The proposed hotel on the corner of Dame Street and Eustace Street
Dublin City Council has granted planning permission to one of the country’s best-known publicans, Tom Cleary, for a new hotel in Dublin’s Temple Bar area.
Mr Cleary is the owner of The Temple Bar in Dublin city centre. The council has granted planning permission to Mr Cleary’s Chambers Properties Ltd for a 43-bedroom hotel facing on to Dame Street and Eustace Street.
Chambers Properties Ltd’s scheme involves the change of use of a building known as the Shamrock Chambers which is currently a five-storey over-basement building comprising a vacant restaurant, shop and vacant office. It is set to become a six-storey hotel.
The ground floor of the new scheme – numbers 59, 60 and 61 Dame Street and numbers 1 and 2 Eustace Street – is to provide a retail/cafe floor space.
The decision reverses a refusal issued by An Coimisiún Pleanála in October 2024. It had ruled the scheme’s roof extension was of excessive height, scale and massing and would have a negative effect on the character and appearance of the host building, which is of heritage value, the visual amenity of the surrounding conservation area and the streetscape on Dame Street.
However, in response to the revised scheme for the hotel, which omits four bedrooms from the 2024 proposal, the council’s planner’s report stated: “The revised design of the new fifth floor level integrates more appropriately with both the building and the streetscape.”

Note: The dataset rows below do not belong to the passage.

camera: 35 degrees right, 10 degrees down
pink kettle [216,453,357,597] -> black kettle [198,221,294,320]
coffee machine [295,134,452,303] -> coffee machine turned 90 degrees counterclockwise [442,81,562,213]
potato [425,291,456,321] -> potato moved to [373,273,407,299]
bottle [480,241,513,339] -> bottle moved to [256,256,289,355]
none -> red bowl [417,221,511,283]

The council received one third-party submission which objected to the scheme.
Edward Kenny, a resident on North Great George’s Street, said the proposed change of use to a hotel “will lead to an over-concentration of hotels and aparthotels in the local area and a lack of variety of uses in the vicinity”.

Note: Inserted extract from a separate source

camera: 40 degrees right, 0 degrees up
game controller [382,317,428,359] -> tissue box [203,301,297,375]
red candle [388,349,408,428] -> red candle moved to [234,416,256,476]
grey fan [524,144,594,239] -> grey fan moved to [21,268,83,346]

Urging the council to refuse planning permission, Mr Kenny said there is a strong demand for housing in the Dublin city area and the subject site is a prime city centre site. Given its location and layout, he said: “It could be used for residential development which is badly needed in this area.”
Associate at Thornton O’Connor Town Planning, Daniel Moody, told the council on behalf of the applicant that the design of the additional storey has been reconsidered by the design team and is a “softer” intervention that respects the scale and character of the existing development, as well as its position within a designated conservation area.